Wednesday, August 31, 2011

Cold breakup


The letter from the Federal Aviation Administration was like a cold, breakup text message: BTW, No $$ 4 U. It's over. It's me, not U. BBN, good luck. SS.).

Unceremoniously tossed away like yesterday's candy wrapper, the members of the Friedman Memorial Airport Authority were left to try to make sense of a short letter that ended an eight-year search for a new airport site to serve the Sun Valley area. The area deserves more than a letter.

The letter cited skyrocketing cost estimates and environmental issues at two top relocation sites as reasons for canceling the search. It didn't describe the problems in detail nor did it say what happened to an environmental impact statement that was nearly complete, but never released.
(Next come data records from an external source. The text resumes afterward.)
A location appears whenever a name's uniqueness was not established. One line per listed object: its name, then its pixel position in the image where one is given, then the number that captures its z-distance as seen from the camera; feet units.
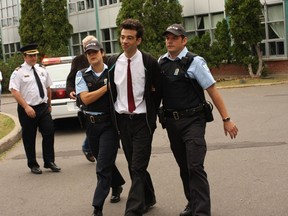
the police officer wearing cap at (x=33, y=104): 24.59
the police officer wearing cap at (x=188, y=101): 15.25
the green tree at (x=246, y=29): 73.87
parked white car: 36.55
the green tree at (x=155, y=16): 84.38
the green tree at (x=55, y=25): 110.22
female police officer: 16.85
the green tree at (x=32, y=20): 112.37
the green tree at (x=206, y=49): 80.84
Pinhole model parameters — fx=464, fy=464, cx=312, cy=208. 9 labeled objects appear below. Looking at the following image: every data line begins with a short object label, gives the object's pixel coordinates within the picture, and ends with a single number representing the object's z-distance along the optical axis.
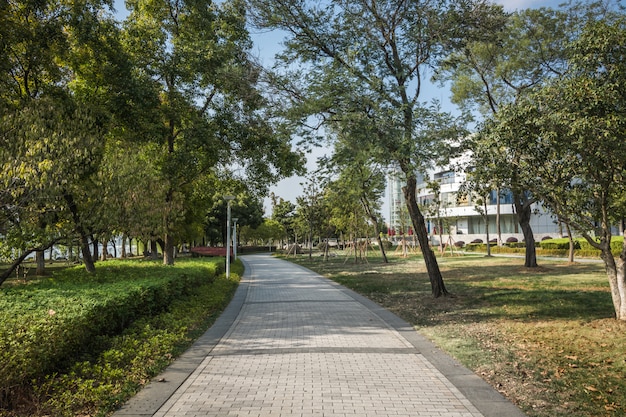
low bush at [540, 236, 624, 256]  25.57
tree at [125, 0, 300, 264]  13.86
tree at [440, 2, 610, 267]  17.14
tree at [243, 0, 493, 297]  10.29
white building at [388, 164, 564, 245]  55.22
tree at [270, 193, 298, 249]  58.66
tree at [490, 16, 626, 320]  6.97
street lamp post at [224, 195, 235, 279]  17.59
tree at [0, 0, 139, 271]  7.41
Everyone is left to speculate or try to read the tea leaves. Politics? Threatened wildlife? Looming federal budget cuts? The letter is strange given that the strenuous search that created bitter divisions within the community was undertaken at the insistence of the federal agency.

No one at the FAA—including officials who steadfastly had insisted that the airport authority had no choice but to build a new airport or see commercial air service die on the vine—would take urgent phone calls from spurned local officials.

Like a bad breakup message, the letter offered no suggestions on what the airport should do now even though commercial air service lives and dies on the FAA's approval of the airport.

What's a community whose primary resort operator says that 30 percent of guests used the local airport last winter to do?

The FAA needs to cough up the EIS. The work's already paid for. Then, FAA officials need to define the options, if any exist, for commercial air service here.